As with all Rolex watches of the period, the movements were made by Aegler in Bienne, and this particular movement was known as the 10½ Hunter: 10½ being the size in lignes (23.7mm) and “Hunter” being the layout of the watch design, meaning that the winding crown was at 3, as in a hunter pocket watch (one with a lid that closed over the dial), rather than at 12 as in an open-face pocket watch.
The movements came in three versions: Prima, Extra Prima and Ultra Prima. They are all 15 jewel constructions, and differentiated only by the timing tests carried out after construction: the best 10 per cent were given the coveted Ultra Prima designation, while the balance were split between Prima, which were the less accurate and Extra Prima, which fell in between. The Ultra Prima watches were also usually marked as such on the dial, as can be seen in this case.
In the mid-1930s Rolex moved from the complex three-part Oyster case to a simpler two piece design which integrated the bezel into the case body and did away with the movement holder, and Spillmann seems to have vanished from the Oyster story – but not, in fact, permanently. In the 1960s the initials “C.R.S.” are to be seen inside the casebacks of Rolex chronographs, and this relationship continued for almost two decades. Neither was it the end of the cushion case, of course: in the late 1930s Rolex produced an oversized version of this case for an obscure Italian instrument maker, Officine Panerai. The rest, on that front at least, is the stuff of watchmaking legend.
So it is for Rolex too. Despite external changes as watches grew larger during the late 1940s, the essential design of the Oyster case remained pretty constant until the early 1950s, when (as with the introduction of the original Oyster) a new case and crown came along together. The crown was called the Twinlock, and as you can probably guess used two gaskets to ensure it was watertight – initially guaranteed waterproof down to 50m, it was a genuine breakthrough in making watchcases impermeable.
Christopher Beccan
In 1953 Rolex also introduced a heavier two-piece case, but with the provision for a rotating bezel; the first to use it was the reference 6202 Turn-O-Graph, which had a bezel insert marked with 60-minute markers. Marketed as a waterproof alternative to a chronograph, it wasn’t a commercial success; but it became the basis for one of the most iconic watches ever made by Rolex, the Submariner. That launched the following spring at the Basel Fair, following Swiss explorer Jacques Piccard’s historic bathyscaphe dive with a specially built Rolex attached to his submersible.

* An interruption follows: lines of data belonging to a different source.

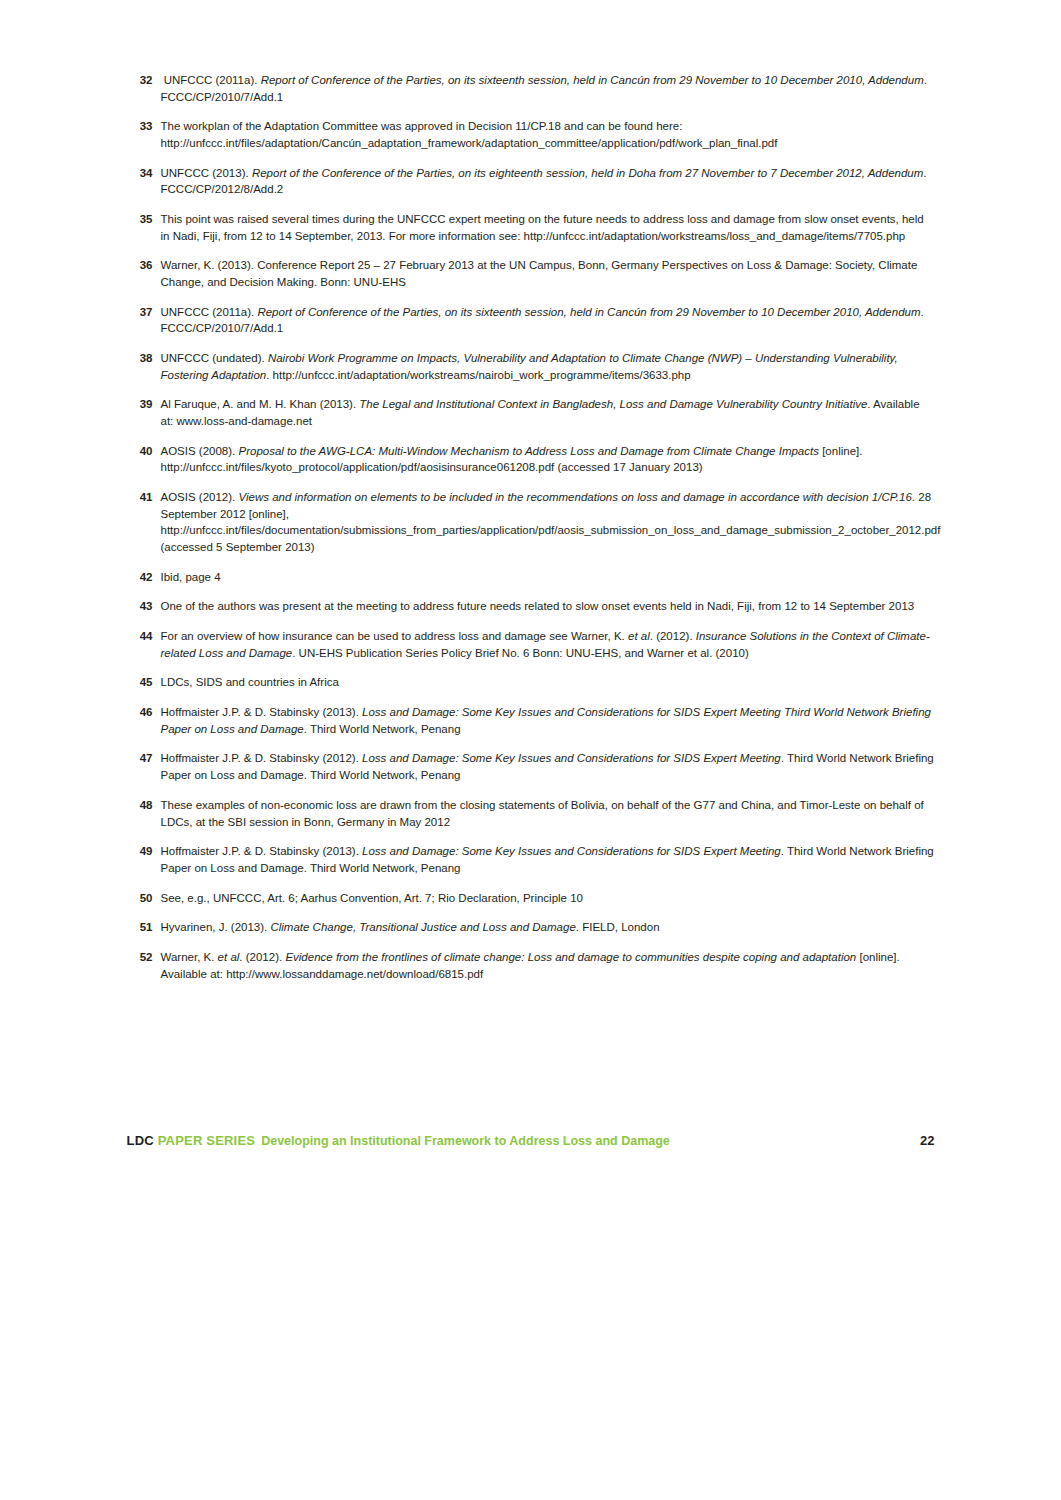32 UNFCCC (2011a). Report of Conference of the Parties, on its sixteenth session, held in Cancún from 29 November to 10 December 2010, Addendum. FCCC/CP/2010/7/Add.1
33 The workplan of the Adaptation Committee was approved in Decision 11/CP.18 and can be found here: http://unfccc.int/files/adaptation/Cancún_adaptation_framework/adaptation_committee/application/pdf/work_plan_final.pdf
34 UNFCCC (2013). Report of the Conference of the Parties, on its eighteenth session, held in Doha from 27 November to 7 December 2012, Addendum. FCCC/CP/2012/8/Add.2
35 This point was raised several times during the UNFCCC expert meeting on the future needs to address loss and damage from slow onset events, held in Nadi, Fiji, from 12 to 14 September, 2013. For more information see: http://unfccc.int/adaptation/workstreams/loss_and_damage/items/7705.php
36 Warner, K. (2013). Conference Report 25 – 27 February 2013 at the UN Campus, Bonn, Germany Perspectives on Loss & Damage: Society, Climate Change, and Decision Making. Bonn: UNU-EHS
37 UNFCCC (2011a). Report of Conference of the Parties, on its sixteenth session, held in Cancún from 29 November to 10 December 2010, Addendum. FCCC/CP/2010/7/Add.1
38 UNFCCC (undated). Nairobi Work Programme on Impacts, Vulnerability and Adaptation to Climate Change (NWP) – Understanding Vulnerability, Fostering Adaptation. http://unfccc.int/adaptation/workstreams/nairobi_work_programme/items/3633.php
39 Al Faruque, A. and M. H. Khan (2013). The Legal and Institutional Context in Bangladesh, Loss and Damage Vulnerability Country Initiative. Available at: www.loss-and-damage.net
40 AOSIS (2008). Proposal to the AWG-LCA: Multi-Window Mechanism to Address Loss and Damage from Climate Change Impacts [online]. http://unfccc.int/files/kyoto_protocol/application/pdf/aosisinsurance061208.pdf (accessed 17 January 2013)
41 AOSIS (2012). Views and information on elements to be included in the recommendations on loss and damage in accordance with decision 1/CP.16. 28 September 2012 [online], http://unfccc.int/files/documentation/submissions_from_parties/application/pdf/aosis_submission_on_loss_and_damage_submission_2_october_2012.pdf (accessed 5 September 2013)
42 Ibid, page 4
43 One of the authors was present at the meeting to address future needs related to slow onset events held in Nadi, Fiji, from 12 to 14 September 2013
44 For an overview of how insurance can be used to address loss and damage see Warner, K. et al. (2012). Insurance Solutions in the Context of Climate-related Loss and Damage. UN-EHS Publication Series Policy Brief No. 6 Bonn: UNU-EHS, and Warner et al. (2010)
45 LDCs, SIDS and countries in Africa
46 Hoffmaister J.P. & D. Stabinsky (2013). Loss and Damage: Some Key Issues and Considerations for SIDS Expert Meeting Third World Network Briefing Paper on Loss and Damage. Third World Network, Penang
47 Hoffmaister J.P. & D. Stabinsky (2012). Loss and Damage: Some Key Issues and Considerations for SIDS Expert Meeting. Third World Network Briefing Paper on Loss and Damage. Third World Network, Penang
48 These examples of non-economic loss are drawn from the closing statements of Bolivia, on behalf of the G77 and China, and Timor-Leste on behalf of LDCs, at the SBI session in Bonn, Germany in May 2012
49 Hoffmaister J.P. & D. Stabinsky (2013). Loss and Damage: Some Key Issues and Considerations for SIDS Expert Meeting. Third World Network Briefing Paper on Loss and Damage. Third World Network, Penang
50 See, e.g., UNFCCC, Art. 6; Aarhus Convention, Art. 7; Rio Declaration, Principle 10
51 Hyvarinen, J. (2013). Climate Change, Transitional Justice and Loss and Damage. FIELD, London
52 Warner, K. et al. (2012). Evidence from the frontlines of climate change: Loss and damage to communities despite coping and adaptation [online]. Available at: http://www.lossanddamage.net/download/6815.pdf
LDC PAPER SERIES Developing an Institutional Framework to Address Loss and Damage
22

Over the years, the parallel development of cases and crowns has continued, via the Sea Dweller in the 1960s and the Deepsea in 2008. For the latter, Rolex abandoned the 60-year history of the two-piece case and reverted to the original Oyster design with a separate movement ring inside the main case body. It proves that a now 90–year-old design is capable of 21st century performance; and also that, sometimes, going forward can mean going back to your starting point.